In France more than 50 per cent of students fail and end up having to repeat their year or else leave. “It’s starting to change now with Macron,” says Max but when he started law there were 2,000 students, 60 per cent failed first year and only 400 graduated at the end of the final year.

“I did a year in Queen’s university Belfast and I saw the difference in the way they assessed you,” he says. In France “it was more teaching with verbal bashing rather than teaching with uplifting and encouragement”.

He has followed French politics very closely and because he is in Ireland a lot he would keep up with Irish politics and is very surprised at the lack of ideological conflict between the two largest parties.

“It’s not as easy to make an ideological difference between Fine Gael and Fianna Fail as between the Socialist Party and Republican Party in France.”

William Deblois (20) an Iowa State University student of political science, history and statistics makes a similar point. "It's very surprising to see how much people can still have differences when the two parties appear very similar from the outside."

He came to Ireland through EUSA, an academic internship organisation that sets up placements in places like Dublin, Prague and parts of China and has been involved in doing constituency clinic work, dropping leaflets, writing press releases.

He too finds politics in Ireland “a lot less uptight” and a very different world to that in the States, pointing to meeting the Taoiseach at a Fine Gael staff party and having a chat with him, which would never happen in the US.

Looking potentially at a career in foreign policy or perhaps as a politician he is a registered Republican and has volunteered at the Iowa caucuses. But he is not a fan of US president Donald Trump.

“He’s not a true Republican.
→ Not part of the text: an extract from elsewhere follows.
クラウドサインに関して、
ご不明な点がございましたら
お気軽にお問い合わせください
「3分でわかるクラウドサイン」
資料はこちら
It’s a shame that as the Republican Party we’re equated with him.”

With the ongoing Iranian crisis he has been helping his professor Richard Mansbach with a book on rising national populism worldwide and “how this rising national populism in the United States has led to conflicts abroad and how something might develop with Iran”.

Glenham Smith, (20) a student of government, international politics and international security at George Mason University in Northern Virginia, is not a Trump fan either.
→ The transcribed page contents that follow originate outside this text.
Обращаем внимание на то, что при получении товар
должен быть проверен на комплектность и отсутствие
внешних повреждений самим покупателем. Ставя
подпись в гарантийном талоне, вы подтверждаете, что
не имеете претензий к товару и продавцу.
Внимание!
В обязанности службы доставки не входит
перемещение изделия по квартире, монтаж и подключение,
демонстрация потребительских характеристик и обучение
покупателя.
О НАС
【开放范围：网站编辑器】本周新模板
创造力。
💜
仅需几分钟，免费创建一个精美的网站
“I think he’s damaged ties to traditional allies the United States has. I think his way about policy hasn’t been effective and I think they could go about it a better way.”
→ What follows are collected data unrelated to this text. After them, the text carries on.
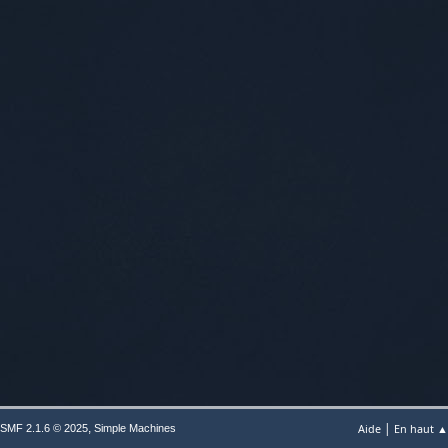
|
,
Aide
En haut ▲
SMF 2.1.6 © 2025
Simple Machines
A third year student at George Mason University in Northern Virginia, a lot of his focus is on European politics. After his eight weeks in Ireland he is planning to do a research paper on the Border and Brexit and the impasse.

He thinks there is not enough focus in the US on issues like Northern Ireland. “They have a lot of focus on Russian, China and the Middle East,” as pressing security issues.

“The Irish border issue is definitely a pressing issue and I think if it’s not a focus internationally things can get very awful for people.”

What has surprised him about Irish politics is how much attention is paid to local issues.

“One of the first things I worked on here was bus shelters on a specific street and that was very different to me versus how things are done in the US where there isn’t that close relationship between high officials in public office and their constituents.

“It just doesn’t really get that direct in the States.”